Pauline Viardot Garcia wrote to her friend Julius Rietz, advising him to take the homeopathic remedy Oleum, ‘which was wonderful for everything‘ (Barbara Kendall Davies, The Life and Work of Pauline Viardot Garcia: The years of fame, 1836-1863, (Cambridge Scholars Press, 1 Jan 2003). Page 403).
Pauline was a friend of Louis Hector Berlioz, Frederic Chopin, Charles Francois Gounod, Adelaide Kemble, Jenny Lind, Giacomo Meyerbeer and Clara Schumann (who was a personal friend of Samuel Hahnemann and his wife Melanie).
Pauline García was born in Paris to a glamorous Spanish opera family, the great Garcias. As a young woman, she was overshadowed by her beautiful older sister, Maria Malibran, the “Enchantress of Nations” but her father, Manuel del Pópulo Vicente García, made Pauline his favorite and trained her on the piano and also gave her singing lessons.
After his death in 1832, her mother took over her lessons, and after her sister’s death, Pauline was assigned to take over as a professional singer. Her vocal range was from F3 to C6.
In 1837, 16 year-old Pauline García gave her first concert performance in Brussels and in 1839, made her opera debut as Desdemona in Rossini’s Otello in London. This proved to be the surprise of the season. Despite her flaws, she had an exquisite technique combined with an astonishing degree of passion.
In 1840, she married Louis Viardot, an author and the director of the Théatre Italien in Paris, who would eventually manage her career. Twenty one years her senior, her marriage did not stop the steady stream of infatuated men.
In 1845, Ivan Turgenev left Russia to follow Pauline and eventually installed himself into the Viardot household, treated her four children as his own and adored her until he died. She, in turn, critiqued his work and through her connections and social abilities, presented him in the best light whenever they were in public. The exact status of their relationship is a matter of debate.
Renowned for her wide range and her dramatic roles on stage, Viardot’s performances inspired composers such as Frederic Chopin, Louis Hector Berlioz, Camille Saint Saëns, and Giacomo Meyerbeer, for whom she created Fidès in Le prophète.
While she never considered herself a composer, she in fact composed three music collections and also assisted with the writing of music for the roles that were created specifically for her.

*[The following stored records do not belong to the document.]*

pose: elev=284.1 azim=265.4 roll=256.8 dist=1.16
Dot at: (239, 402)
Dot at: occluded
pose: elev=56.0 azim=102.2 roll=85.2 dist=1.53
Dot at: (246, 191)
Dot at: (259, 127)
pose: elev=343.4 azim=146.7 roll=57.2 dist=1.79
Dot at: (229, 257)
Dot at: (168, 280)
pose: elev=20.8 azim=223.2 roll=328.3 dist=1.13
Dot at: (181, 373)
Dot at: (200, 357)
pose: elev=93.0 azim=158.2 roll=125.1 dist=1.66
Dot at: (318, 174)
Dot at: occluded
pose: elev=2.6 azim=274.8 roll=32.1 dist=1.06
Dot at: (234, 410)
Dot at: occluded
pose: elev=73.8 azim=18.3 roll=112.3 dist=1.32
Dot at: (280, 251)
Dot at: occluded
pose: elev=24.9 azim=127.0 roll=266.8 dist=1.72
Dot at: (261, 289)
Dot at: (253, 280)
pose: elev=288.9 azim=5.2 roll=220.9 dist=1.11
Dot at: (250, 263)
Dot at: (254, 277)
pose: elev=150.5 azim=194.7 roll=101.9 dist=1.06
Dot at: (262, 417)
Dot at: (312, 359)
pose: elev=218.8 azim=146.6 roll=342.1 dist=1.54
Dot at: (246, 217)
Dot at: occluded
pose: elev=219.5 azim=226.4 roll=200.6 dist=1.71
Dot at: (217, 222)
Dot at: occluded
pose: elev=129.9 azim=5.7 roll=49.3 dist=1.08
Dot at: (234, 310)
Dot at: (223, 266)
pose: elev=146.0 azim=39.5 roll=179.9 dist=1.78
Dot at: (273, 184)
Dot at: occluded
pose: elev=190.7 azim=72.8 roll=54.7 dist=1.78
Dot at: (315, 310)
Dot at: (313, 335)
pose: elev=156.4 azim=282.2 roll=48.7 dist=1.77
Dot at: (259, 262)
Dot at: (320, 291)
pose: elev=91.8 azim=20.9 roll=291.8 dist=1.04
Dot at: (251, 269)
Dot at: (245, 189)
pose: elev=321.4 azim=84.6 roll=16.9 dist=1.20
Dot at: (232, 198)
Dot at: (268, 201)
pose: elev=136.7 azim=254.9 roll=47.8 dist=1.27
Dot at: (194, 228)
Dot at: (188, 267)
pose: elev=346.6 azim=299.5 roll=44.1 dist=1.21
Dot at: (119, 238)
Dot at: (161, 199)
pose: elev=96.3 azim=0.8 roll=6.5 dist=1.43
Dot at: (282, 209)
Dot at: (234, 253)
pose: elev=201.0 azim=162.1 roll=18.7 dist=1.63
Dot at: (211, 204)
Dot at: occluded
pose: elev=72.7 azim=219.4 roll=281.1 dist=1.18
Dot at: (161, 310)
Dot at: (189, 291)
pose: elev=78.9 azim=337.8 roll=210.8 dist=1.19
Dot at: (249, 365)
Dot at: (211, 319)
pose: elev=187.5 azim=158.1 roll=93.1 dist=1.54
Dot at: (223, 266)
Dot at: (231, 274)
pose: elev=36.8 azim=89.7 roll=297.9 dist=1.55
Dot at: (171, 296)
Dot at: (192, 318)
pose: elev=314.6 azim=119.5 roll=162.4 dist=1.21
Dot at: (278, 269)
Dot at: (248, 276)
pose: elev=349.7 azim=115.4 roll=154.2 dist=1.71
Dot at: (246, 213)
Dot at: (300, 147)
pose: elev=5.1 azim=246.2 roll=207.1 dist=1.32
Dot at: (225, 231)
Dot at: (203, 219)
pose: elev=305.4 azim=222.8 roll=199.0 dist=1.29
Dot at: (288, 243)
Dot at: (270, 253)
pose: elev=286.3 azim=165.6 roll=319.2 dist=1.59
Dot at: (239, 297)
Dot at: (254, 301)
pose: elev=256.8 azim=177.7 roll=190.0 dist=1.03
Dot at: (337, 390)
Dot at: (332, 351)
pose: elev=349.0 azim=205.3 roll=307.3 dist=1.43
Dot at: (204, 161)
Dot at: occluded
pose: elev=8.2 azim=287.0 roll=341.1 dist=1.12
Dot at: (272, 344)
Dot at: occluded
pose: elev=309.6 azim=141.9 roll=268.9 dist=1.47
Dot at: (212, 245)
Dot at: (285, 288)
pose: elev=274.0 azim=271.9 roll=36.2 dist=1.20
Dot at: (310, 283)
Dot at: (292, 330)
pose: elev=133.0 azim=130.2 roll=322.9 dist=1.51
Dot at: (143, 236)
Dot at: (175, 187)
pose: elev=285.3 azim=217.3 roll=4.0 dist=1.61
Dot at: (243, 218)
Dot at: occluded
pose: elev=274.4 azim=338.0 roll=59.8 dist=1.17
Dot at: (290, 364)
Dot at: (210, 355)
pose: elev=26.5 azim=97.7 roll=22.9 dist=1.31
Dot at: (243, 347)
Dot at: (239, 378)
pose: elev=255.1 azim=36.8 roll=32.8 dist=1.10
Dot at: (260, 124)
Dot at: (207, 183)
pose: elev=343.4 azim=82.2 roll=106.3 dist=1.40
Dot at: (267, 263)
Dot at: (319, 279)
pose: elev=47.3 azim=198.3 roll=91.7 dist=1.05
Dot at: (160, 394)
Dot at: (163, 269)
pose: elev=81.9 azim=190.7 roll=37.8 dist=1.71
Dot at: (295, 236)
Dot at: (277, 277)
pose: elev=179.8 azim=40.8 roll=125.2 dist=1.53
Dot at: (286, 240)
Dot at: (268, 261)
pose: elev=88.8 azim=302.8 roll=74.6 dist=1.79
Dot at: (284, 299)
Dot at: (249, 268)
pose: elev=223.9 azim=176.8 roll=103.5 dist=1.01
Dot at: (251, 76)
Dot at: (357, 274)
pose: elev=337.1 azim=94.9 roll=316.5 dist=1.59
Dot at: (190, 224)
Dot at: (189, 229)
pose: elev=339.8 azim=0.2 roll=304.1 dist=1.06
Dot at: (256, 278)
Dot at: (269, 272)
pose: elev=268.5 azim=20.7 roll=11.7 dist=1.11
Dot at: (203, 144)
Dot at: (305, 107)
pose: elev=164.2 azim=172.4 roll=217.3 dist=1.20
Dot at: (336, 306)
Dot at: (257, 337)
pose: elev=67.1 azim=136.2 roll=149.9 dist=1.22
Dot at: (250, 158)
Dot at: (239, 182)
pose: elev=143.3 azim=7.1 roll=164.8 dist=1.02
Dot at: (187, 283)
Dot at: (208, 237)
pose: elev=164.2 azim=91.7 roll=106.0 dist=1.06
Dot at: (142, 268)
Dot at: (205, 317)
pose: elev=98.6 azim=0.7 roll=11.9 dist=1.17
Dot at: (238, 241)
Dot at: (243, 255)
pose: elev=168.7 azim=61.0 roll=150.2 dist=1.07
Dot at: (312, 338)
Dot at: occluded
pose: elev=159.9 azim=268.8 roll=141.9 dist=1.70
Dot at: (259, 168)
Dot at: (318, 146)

She spoke fluent Spanish, French, Italian, English, German and Russian, and composed songs in a variety of national techniques. Her career took her to the best music halls across Europe, and from 1843 to 1846 she was permanently attached to the Opera in Saint Petersburg, Russia.
She was the mezzo soprano in the Tuba mirum movement of Mozart’s Requiem at Frederic Chopin‘s funeral at Église de la Madeleine in Paris on 30 October 1849, which she performed together with the soprano incognito behind a black curtain.
She sang the title role of Gluck‘s opera Orphée et Eurydice at Théâtre Lyrique in Paris in November 1859, directed by Louis Hector Berlioz. She was well acquainted with Jenny Lind, the Swedish soprano and philanthropist, as well as with George Sand, the French novelist.
A notable remark of hers was made to the English soprano Adelaide Kemble when they attended the late concert in London by the great Italian soprano Giuditta Pasta, who was clearly past her prime. Asked by Adelaide Kemble what she thought of the voice she replied ‘Ah! It is a ruin, but then so is Leonardo’s Last Supper’.
In 1863, Pauline Viardot García retired from the stage. She and her family left France due to her husband’s public opposition to Napoleon Bonaparte and settled in Baden Baden, Germany. After the fall of Napoleon III, they returned to France, where she taught at the Paris Conservatory and, until the time of her husband’s passing in 1883, also presided over a music salon in the Boulevard Saint Germain.
In 1910, Pauline Viardot died at age eighty nine. Her body is interred in the Cimetière de Montmartre, Paris, France.